##### QUOTED PASSAGE #####
Just to be less vague, the column is for Romancing the Blog, which is a group blog of romance writers and readers. I do a column once a month, more or less.
So...I'm looking for more contemporary authors than historical figures (although Heyer is a great example, because she is beloved by romance readers and writers), and I intend to talk about branding, how prevalent it is, why it's not (perhaps) so necessary. Basically, why can't we all just write *books* of whatever stripe without a thousband different identities.
I want Thomas Hardy's books at the bottom of the ocean, but I may be influenced by the fact that I read Jude the Obscure and The Return of the Native in one day for a test.
I have never actually finished Jude, despite it being covered in two separate classes.
James Patterson and Isabel Allende both recently wrote young adult novels.
I personally think Joyce Carol Oates must be a robot, because she is just too prolific to be human. Or, possibly, she has an infinite time-expander, or does not sleep. (I know she does crit, novels, plays, and a bit of SF. Possibly she also runs marathons, negotiates for the United Nations, and writes lyrics for the Backstreet Boys.)
"When I do sleep, I sleep in a chair!"
#####
## OBJECTIVES
1) In the author-branding discussion, which two writers recently wrote young adult novels?
2) Write what comes next in the author-branding discussion, starting after its last sentence.
The lines after this have no connection to the author-branding discussion.
##### SOURCE EXCERPT #####
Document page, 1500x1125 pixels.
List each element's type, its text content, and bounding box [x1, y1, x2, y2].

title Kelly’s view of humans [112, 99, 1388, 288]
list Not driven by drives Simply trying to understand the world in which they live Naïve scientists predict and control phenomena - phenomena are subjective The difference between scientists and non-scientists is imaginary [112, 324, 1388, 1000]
#####
## OUTPUTS
1) James Patterson and Isabel Allende.

2)
I will say, I would not have known that Robin Hobb and Nora Roberts were the same person, having read a little bit of each. But it's also true that I didn't like Robin Hobb for the same reasons I didn't like Nora Roberts. So the little bit, in each case, was one chapter.
I personally think Joyce Carol Oates must be a robot, because she is just too prolific to be human. Or, possibly, she has an infinite time-expander, or does not sleep. (I know she does crit, novels, plays, and a bit of SF. Possibly she also runs marathons, negotiates for the United Nations, and writes lyrics for the Backstreet Boys.)
Doesn't she also teach? I seem to remember her being thanked in an acknowledgement page of another author, mentioning that she was a professor at his school.
I will say, I would not have known that Robin Hobb and Nora Roberts were the same person, having read a little bit of each.
Nora Roberts writes mysteries as J.D. Robb. I think Robin Hobb is someone else.
There were several novelists in the '40s and '50s like Robert Nathan and Paul Gallico who moved from a sort of magical realism to fantasy to regular fiction without being pegged into a genre. You also have people like Kurt Vonnegut, who contends he's not a science fiction writer despite the sf content of his novels, and Ray Bradbury, who largely identifies himself as an sf author when many of his stories would have fared fine in the mainstream.
Harlan Ellison has probably written everything. As he'd be the first to point out. Mystery, SF, nonfiction, essays, and I don't know how you'd classify the book about NYC gangs. And lots of TV.
He might be a particularly good example since he's complained about genre... typecasting? Or whatever that's called.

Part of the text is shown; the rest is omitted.